# R-Vision Condor Slide question



## nschramm (Jan 6, 2008)

Anyone know how to manually get the slide in & out on a Class C 31 footer?  And any ideas on why the slide won't go in & out?  When I push the button, I don't even hear anything.  I checked fuses & tried a couple of reset buttons underneath the stairs but nothing has worked.
Thanks -
Nadine


----------



## Guest (Jan 6, 2008)

RE: R-Vision Condor Slide question

If u look under the slide (outside ) there should be a jack or a crank that u can pull the slide in ,, i would also ck in some of u'r outside compartments ,, sometimes they put fuses and such for the sldies in them ,,,, JMO

Welcome to the forum


----------



## TexasClodhopper (Jan 6, 2008)

Re: R-Vision Condor Slide question

Mine has two square 'covers' and a long crank handle in the bay. You take those covers off, put the crank in there, and sweat.  Then you do it a little on the other side. Then back to this side. And so on and so on ...

Then when you get home, you start looking around for the problem.

My Winnie's are run by electric motors and gears. Some are hydraulic, but probably not on a Class C.


----------



## nschramm (Jan 6, 2008)

RE: R-Vision Condor Slide question

I did check under the slide & in the compartments, but I didn't see anything that looked like a crank.  But I am not exactly mechanically-inclined so maybe I missed it.


----------



## Guest (Jan 6, 2008)

**Task requirements**
Rewrite the R-Vision slide thread, starting at "I did check" and ending at "I missed it.", and swap "compartments" for "storage bays".

**Entries**

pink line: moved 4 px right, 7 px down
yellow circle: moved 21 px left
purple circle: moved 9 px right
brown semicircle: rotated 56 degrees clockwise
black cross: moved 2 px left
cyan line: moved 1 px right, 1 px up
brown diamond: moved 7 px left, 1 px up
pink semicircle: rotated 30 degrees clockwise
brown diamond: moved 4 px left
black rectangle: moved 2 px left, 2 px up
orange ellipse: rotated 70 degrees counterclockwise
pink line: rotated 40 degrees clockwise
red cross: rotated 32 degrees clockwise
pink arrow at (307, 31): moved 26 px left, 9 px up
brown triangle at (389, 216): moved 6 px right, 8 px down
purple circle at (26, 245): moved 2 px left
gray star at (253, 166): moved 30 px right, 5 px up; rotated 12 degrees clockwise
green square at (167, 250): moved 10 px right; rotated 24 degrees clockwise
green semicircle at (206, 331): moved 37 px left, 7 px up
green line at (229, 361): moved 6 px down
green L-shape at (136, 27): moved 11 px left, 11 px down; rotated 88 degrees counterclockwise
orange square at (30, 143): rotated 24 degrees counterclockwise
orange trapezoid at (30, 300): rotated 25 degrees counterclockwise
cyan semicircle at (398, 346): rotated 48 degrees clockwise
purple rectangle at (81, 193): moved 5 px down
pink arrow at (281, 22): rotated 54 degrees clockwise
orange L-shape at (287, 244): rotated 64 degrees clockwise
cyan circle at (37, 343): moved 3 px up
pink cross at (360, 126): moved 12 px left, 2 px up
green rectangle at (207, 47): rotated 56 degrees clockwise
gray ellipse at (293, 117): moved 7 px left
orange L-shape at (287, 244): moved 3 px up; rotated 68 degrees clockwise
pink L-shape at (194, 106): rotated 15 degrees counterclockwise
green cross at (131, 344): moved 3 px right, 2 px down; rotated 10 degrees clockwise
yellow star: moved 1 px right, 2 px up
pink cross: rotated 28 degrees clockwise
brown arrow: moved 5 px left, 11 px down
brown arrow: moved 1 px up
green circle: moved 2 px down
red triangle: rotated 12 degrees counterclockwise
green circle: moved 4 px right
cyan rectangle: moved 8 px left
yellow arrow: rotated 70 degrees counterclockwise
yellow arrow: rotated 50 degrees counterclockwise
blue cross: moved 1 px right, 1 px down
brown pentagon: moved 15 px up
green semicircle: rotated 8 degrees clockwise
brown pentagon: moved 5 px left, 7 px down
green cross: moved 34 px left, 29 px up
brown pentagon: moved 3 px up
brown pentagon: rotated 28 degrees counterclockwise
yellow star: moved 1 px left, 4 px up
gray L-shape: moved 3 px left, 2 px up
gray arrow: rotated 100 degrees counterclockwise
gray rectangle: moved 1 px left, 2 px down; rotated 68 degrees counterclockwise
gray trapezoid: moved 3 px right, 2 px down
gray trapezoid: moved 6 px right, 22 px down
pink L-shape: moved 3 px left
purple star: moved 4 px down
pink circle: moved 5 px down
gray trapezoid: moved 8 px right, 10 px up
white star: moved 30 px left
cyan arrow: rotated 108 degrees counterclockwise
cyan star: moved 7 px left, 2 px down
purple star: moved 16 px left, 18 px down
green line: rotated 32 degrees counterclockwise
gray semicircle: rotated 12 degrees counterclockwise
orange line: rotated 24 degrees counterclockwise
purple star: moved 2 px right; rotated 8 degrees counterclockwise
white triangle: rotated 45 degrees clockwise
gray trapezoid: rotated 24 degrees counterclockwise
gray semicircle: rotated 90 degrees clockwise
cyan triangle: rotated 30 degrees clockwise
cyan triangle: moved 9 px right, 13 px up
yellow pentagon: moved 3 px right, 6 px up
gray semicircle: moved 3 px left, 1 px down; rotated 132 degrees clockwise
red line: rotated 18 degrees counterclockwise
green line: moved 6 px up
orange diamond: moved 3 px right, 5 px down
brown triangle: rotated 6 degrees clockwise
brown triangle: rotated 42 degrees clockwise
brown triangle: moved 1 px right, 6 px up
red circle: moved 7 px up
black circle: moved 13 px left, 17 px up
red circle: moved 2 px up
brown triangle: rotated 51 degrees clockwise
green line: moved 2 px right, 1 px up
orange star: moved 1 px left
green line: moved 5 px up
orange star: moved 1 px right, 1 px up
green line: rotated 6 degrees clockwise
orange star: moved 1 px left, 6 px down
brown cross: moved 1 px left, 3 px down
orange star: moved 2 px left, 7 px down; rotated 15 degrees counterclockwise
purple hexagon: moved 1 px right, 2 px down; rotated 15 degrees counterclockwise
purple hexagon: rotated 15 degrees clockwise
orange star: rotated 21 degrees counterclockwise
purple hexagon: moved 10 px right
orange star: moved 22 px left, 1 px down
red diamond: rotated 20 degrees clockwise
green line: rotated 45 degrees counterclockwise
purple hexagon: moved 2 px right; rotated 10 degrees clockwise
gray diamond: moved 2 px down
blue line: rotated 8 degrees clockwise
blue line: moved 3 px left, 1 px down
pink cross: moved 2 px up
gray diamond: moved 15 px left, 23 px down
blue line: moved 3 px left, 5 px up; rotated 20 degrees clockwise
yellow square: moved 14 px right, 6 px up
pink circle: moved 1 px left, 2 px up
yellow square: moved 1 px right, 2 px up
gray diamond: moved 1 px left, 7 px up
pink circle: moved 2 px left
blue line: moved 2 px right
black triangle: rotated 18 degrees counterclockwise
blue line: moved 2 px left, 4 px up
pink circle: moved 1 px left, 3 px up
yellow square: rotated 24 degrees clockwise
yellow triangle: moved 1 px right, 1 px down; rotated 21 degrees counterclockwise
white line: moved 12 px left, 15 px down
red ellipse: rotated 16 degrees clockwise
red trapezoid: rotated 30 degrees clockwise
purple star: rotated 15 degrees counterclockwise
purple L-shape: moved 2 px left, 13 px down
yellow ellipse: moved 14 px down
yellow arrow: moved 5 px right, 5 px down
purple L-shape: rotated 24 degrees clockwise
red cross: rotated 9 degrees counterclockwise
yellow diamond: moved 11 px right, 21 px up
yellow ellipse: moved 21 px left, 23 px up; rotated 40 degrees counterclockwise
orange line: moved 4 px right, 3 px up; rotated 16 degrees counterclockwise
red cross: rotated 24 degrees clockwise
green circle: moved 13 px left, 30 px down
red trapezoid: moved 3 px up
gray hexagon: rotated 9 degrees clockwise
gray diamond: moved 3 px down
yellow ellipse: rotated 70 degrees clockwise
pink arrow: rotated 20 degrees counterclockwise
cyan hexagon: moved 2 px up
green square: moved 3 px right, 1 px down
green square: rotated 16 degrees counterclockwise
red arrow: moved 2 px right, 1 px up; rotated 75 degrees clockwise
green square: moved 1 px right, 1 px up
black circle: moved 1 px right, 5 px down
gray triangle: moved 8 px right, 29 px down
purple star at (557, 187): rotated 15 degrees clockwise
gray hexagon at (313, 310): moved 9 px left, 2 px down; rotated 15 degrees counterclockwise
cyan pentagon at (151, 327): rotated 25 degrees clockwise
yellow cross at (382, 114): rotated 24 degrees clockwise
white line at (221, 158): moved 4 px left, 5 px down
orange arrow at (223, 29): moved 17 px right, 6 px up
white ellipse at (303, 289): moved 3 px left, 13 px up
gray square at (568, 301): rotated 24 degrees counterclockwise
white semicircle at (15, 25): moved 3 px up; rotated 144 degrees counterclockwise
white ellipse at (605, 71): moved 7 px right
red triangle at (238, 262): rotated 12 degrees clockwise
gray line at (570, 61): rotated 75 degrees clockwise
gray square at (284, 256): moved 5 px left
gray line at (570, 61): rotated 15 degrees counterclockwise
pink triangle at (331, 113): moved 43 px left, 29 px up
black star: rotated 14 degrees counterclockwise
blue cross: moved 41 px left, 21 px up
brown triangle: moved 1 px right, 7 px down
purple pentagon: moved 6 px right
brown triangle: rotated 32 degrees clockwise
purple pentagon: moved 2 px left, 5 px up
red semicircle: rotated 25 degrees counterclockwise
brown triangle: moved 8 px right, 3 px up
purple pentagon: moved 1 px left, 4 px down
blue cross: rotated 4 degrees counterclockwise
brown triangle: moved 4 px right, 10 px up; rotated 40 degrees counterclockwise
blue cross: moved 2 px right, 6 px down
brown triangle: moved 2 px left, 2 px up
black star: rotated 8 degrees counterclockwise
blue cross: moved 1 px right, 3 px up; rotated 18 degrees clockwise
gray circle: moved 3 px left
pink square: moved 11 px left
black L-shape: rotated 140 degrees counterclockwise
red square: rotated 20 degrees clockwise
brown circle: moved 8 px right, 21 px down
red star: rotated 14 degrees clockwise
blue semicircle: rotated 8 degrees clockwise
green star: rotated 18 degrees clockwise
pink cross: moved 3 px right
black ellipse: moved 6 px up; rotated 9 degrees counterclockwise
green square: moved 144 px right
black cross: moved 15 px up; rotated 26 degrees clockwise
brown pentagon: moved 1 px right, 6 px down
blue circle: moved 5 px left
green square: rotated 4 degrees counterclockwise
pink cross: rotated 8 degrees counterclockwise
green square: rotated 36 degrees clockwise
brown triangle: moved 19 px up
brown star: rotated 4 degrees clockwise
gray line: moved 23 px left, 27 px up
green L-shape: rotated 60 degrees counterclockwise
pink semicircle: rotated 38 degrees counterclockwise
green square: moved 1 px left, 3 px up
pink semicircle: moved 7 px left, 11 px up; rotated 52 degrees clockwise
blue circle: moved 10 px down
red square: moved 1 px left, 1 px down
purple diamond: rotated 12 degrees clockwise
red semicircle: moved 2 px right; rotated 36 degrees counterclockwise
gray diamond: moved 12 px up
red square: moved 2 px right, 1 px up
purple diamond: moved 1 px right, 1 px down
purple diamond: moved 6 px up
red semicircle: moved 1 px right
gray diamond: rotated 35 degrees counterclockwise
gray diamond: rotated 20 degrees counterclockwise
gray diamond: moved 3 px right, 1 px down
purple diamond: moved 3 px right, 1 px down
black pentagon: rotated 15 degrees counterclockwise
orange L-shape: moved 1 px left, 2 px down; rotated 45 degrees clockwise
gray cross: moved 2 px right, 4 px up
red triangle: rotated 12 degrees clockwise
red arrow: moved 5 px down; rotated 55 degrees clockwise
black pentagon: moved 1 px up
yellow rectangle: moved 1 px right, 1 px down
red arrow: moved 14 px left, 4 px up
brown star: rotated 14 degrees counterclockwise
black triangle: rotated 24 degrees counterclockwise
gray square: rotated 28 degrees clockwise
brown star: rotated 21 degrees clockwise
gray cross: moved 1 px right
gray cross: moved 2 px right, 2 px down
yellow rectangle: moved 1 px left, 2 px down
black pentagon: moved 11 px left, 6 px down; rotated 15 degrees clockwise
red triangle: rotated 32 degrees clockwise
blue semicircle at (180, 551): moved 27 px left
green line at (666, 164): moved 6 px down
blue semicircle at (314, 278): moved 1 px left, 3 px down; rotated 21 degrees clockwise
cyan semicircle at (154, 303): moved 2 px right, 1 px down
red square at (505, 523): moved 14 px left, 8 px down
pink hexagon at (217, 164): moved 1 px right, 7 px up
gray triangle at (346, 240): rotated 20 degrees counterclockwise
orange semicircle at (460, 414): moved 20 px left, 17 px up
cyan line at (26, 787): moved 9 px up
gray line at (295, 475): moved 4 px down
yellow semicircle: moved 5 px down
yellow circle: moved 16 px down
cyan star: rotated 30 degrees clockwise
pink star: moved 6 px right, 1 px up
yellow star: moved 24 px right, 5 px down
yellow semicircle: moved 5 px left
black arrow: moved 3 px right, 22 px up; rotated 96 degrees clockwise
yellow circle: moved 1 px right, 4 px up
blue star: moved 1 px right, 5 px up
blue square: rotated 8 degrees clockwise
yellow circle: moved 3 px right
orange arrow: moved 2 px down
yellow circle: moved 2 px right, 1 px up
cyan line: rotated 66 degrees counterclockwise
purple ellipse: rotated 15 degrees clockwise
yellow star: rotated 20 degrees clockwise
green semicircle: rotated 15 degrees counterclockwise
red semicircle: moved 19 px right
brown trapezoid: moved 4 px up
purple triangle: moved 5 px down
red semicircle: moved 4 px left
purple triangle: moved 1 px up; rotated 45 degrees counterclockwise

**Result of this task**
I did check under the slide & in the storage bays, but I didn't see anything that looked like a crank.  But I am not exactly mechanically-inclined so maybe I missed it.